* Required work *
Your copy begins at the line with "thumb cmc: (133, 153)" and runs through the end of the data below. Set down only those lines exactly, without pictures.

(Keypoint text descriptions)
»»

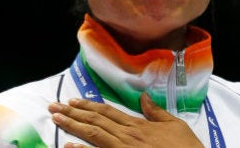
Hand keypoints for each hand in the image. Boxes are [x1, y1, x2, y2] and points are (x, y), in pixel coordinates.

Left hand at [48, 92, 203, 147]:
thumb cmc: (185, 147)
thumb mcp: (175, 125)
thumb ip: (156, 112)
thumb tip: (143, 98)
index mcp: (138, 125)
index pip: (108, 112)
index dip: (89, 106)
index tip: (72, 101)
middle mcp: (128, 135)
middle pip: (96, 121)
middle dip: (73, 113)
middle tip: (53, 107)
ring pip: (94, 135)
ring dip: (73, 126)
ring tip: (56, 119)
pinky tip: (68, 146)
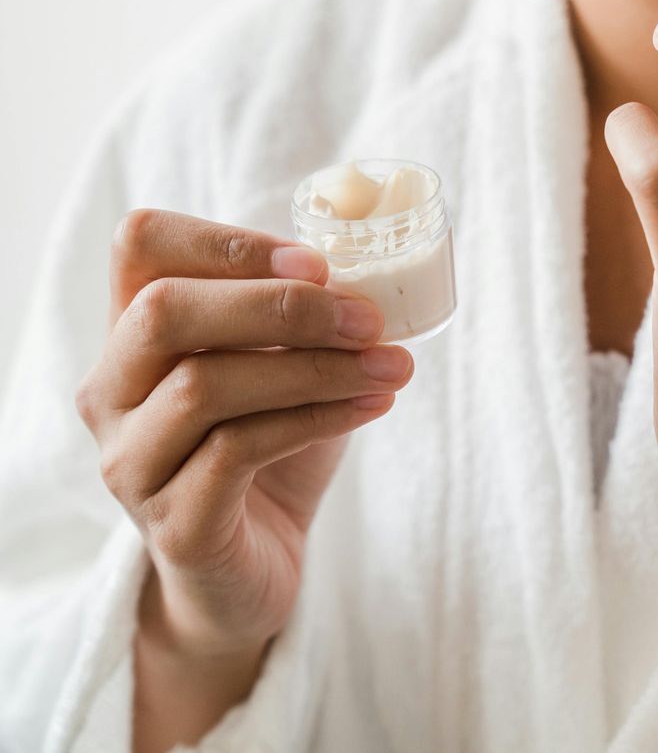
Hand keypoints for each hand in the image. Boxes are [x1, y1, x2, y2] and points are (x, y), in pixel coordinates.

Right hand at [75, 210, 413, 653]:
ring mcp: (131, 461)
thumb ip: (296, 313)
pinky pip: (237, 451)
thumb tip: (366, 268)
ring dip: (315, 366)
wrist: (250, 570)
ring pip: (205, 385)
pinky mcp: (172, 524)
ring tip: (391, 365)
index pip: (140, 245)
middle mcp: (111, 392)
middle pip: (163, 310)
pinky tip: (372, 406)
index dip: (225, 241)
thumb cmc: (269, 446)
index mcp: (132, 332)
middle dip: (277, 304)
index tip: (317, 262)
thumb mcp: (278, 362)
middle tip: (367, 316)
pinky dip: (317, 418)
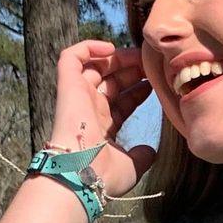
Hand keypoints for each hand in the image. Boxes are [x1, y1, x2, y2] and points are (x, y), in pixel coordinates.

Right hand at [47, 41, 155, 197]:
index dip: (138, 91)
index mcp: (102, 127)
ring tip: (137, 55)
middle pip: (110, 81)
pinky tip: (110, 48)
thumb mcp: (132, 166)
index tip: (155, 84)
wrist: (83, 174)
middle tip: (150, 64)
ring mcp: (78, 97)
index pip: (121, 102)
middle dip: (131, 71)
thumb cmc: (105, 174)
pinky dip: (88, 48)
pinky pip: (71, 57)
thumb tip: (150, 151)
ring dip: (116, 58)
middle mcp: (89, 110)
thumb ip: (142, 156)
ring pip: (94, 66)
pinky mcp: (68, 85)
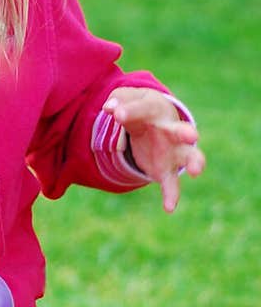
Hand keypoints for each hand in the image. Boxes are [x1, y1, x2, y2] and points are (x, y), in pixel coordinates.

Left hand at [102, 86, 205, 212]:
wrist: (152, 120)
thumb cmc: (138, 107)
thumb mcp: (126, 98)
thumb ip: (118, 101)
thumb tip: (109, 108)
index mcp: (156, 109)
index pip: (144, 108)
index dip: (130, 111)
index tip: (117, 115)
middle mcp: (170, 130)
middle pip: (181, 131)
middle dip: (186, 133)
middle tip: (192, 135)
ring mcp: (173, 151)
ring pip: (188, 156)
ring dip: (194, 162)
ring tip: (196, 171)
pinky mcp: (167, 170)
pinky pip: (172, 183)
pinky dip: (172, 195)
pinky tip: (169, 208)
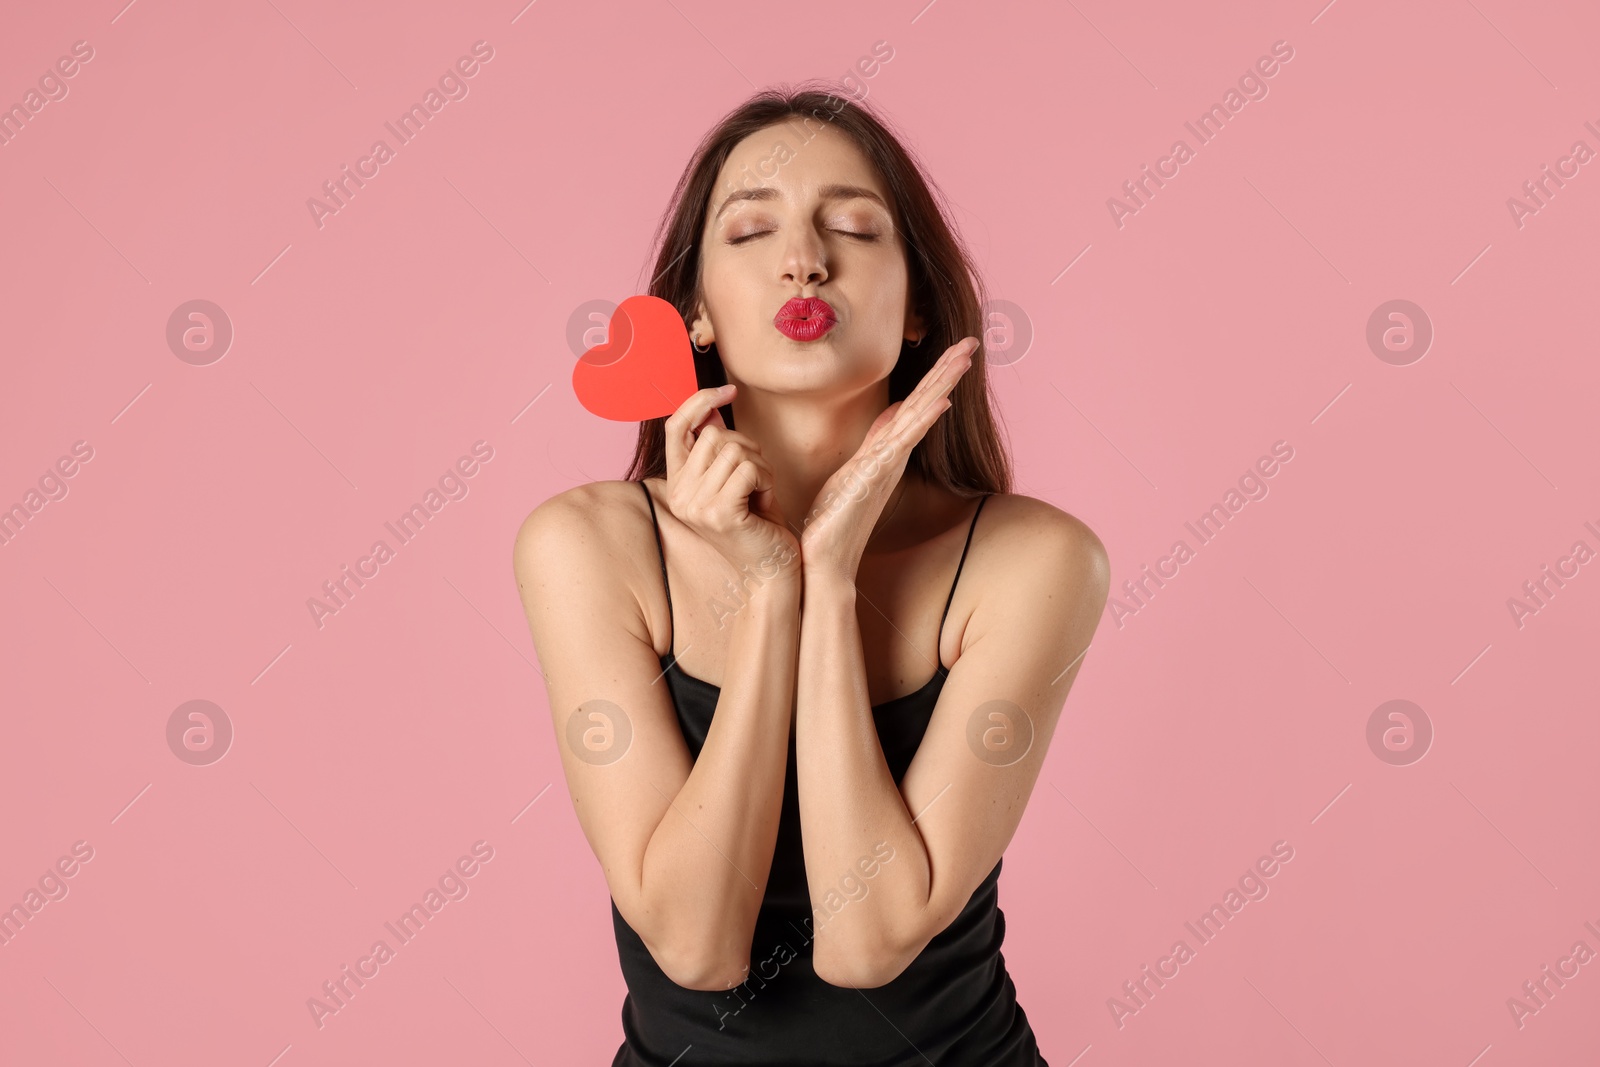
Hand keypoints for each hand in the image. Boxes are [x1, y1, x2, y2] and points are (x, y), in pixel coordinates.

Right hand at [661, 383, 800, 588]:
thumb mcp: (735, 478)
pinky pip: (749, 469)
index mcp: (676, 485)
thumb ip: (719, 447)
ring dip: (761, 465)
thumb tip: (712, 410)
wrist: (772, 570)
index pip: (675, 427)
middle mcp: (679, 496)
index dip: (699, 401)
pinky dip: (767, 479)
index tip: (729, 391)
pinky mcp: (719, 514)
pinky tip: (766, 501)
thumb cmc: (758, 523)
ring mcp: (696, 507)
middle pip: (715, 435)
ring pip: (735, 450)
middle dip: (748, 447)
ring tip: (762, 492)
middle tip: (758, 477)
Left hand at [798, 336, 978, 582]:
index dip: (936, 376)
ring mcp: (888, 464)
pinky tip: (939, 401)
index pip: (916, 405)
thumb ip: (876, 439)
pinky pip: (902, 441)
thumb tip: (892, 411)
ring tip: (963, 357)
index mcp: (890, 450)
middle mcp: (895, 455)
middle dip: (948, 371)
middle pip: (927, 404)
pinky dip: (922, 420)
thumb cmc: (836, 516)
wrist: (826, 557)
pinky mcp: (875, 475)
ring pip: (920, 415)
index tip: (957, 348)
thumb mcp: (855, 466)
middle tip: (972, 341)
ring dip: (942, 384)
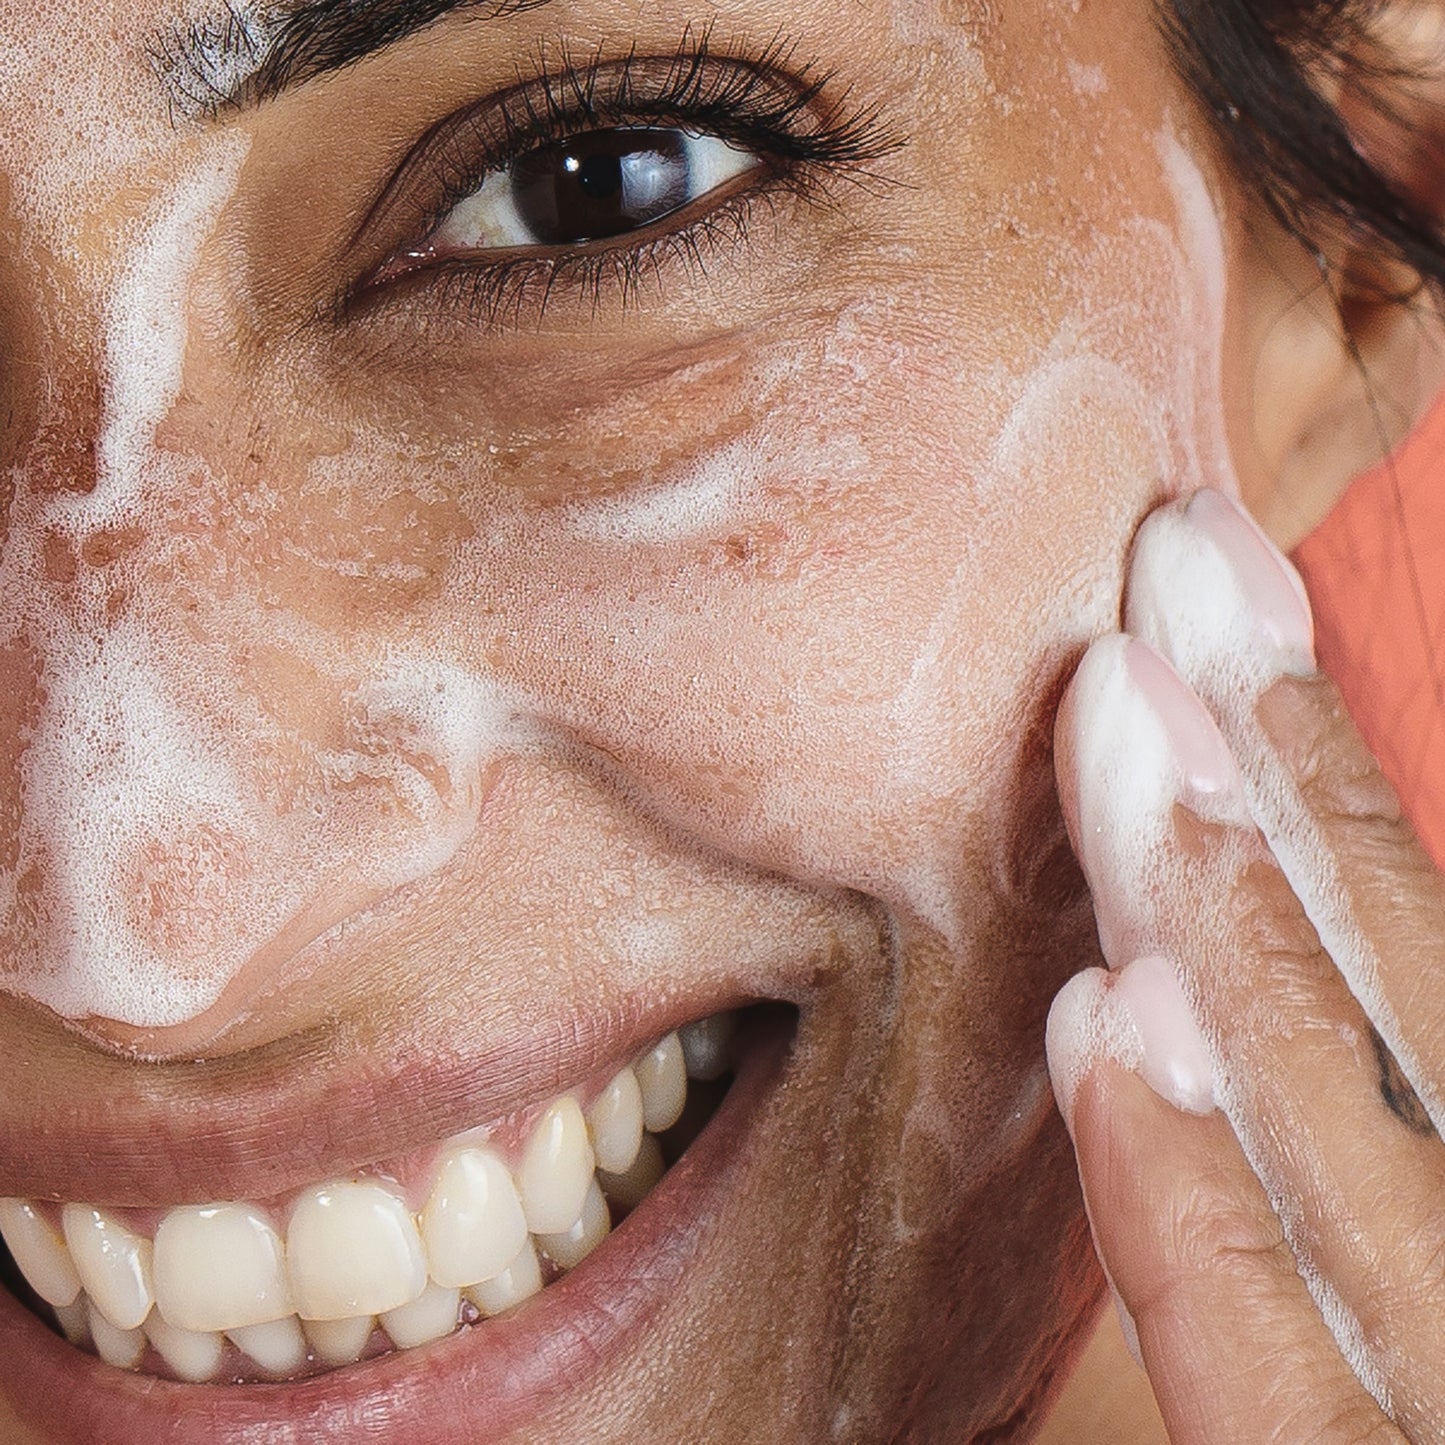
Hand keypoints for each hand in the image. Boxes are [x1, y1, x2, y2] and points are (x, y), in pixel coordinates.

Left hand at [1047, 488, 1444, 1444]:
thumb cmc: (1388, 1369)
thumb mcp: (1375, 1257)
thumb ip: (1337, 1107)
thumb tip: (1186, 960)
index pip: (1408, 951)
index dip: (1323, 757)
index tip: (1207, 579)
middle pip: (1394, 1003)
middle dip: (1277, 775)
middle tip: (1171, 566)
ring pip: (1359, 1150)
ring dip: (1233, 924)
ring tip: (1125, 720)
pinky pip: (1297, 1397)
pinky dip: (1211, 1214)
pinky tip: (1111, 1031)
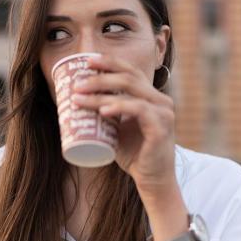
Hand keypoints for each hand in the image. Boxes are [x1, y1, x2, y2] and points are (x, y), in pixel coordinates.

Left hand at [72, 55, 176, 199]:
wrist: (151, 179)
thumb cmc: (133, 153)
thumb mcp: (117, 128)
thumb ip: (106, 112)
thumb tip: (77, 100)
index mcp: (150, 96)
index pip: (130, 71)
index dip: (110, 62)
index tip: (87, 60)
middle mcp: (160, 100)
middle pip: (128, 77)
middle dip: (100, 77)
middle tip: (77, 84)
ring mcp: (163, 112)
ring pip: (129, 92)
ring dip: (101, 93)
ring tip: (78, 98)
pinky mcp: (161, 127)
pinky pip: (138, 110)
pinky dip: (119, 107)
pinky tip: (103, 111)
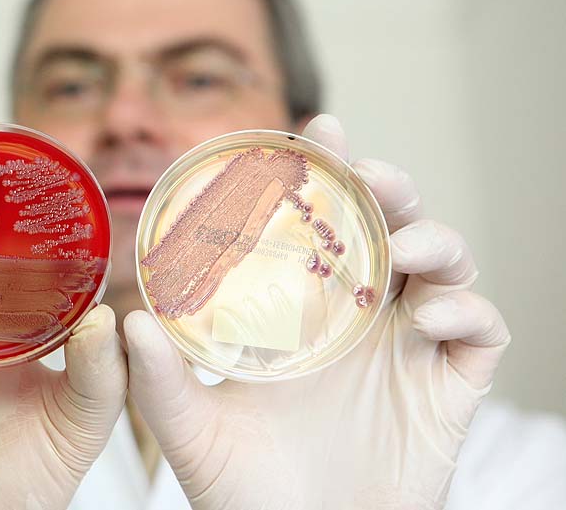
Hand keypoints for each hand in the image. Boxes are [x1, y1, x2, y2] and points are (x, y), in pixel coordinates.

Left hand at [124, 114, 509, 509]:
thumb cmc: (247, 491)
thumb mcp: (192, 432)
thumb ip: (161, 381)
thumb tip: (124, 321)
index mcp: (301, 311)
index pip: (319, 225)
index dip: (325, 174)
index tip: (317, 131)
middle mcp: (357, 318)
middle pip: (390, 225)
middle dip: (388, 187)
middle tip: (367, 173)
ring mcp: (406, 349)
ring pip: (445, 264)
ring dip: (434, 237)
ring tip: (402, 244)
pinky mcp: (447, 388)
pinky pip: (480, 331)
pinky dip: (467, 309)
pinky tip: (427, 316)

««

* Task output *
thumb cmc: (133, 153)
thumb mcp: (117, 128)
thumb ip: (106, 112)
thumb tip: (77, 100)
index mcp: (150, 96)
index pip: (130, 71)
index dip: (110, 62)
index tip: (87, 60)
middle mcp: (160, 100)
middle pip: (128, 77)
middle dip: (100, 77)
middle tip: (77, 84)
ring mcp: (163, 112)
ring pip: (129, 92)
ring dip: (101, 93)
ring tip: (78, 98)
pinky mcp: (161, 127)
pinky pip: (138, 110)
pinky dip: (119, 107)
pinky tip: (103, 111)
Hand keypoints for each hand in the image. Boxes are [x1, y1, x2, y2] and points are (x, y), in pixel coordinates.

Left hand at [124, 114, 509, 509]:
thumb cmc: (247, 491)
thumb mcp: (192, 432)
thumb ip: (161, 381)
thumb tip: (124, 321)
index mcp: (301, 311)
index pip: (319, 225)
index dip: (325, 174)
index tip: (317, 131)
middle mcp: (357, 318)
middle pip: (390, 225)
middle dip: (388, 187)
middle tip: (367, 173)
ring mcp: (406, 349)
ring pip: (445, 264)
ring dip: (434, 237)
ring tip: (402, 244)
pinky mcp: (447, 388)
pinky pip: (480, 331)
pinky dip: (467, 309)
pinky tip: (427, 316)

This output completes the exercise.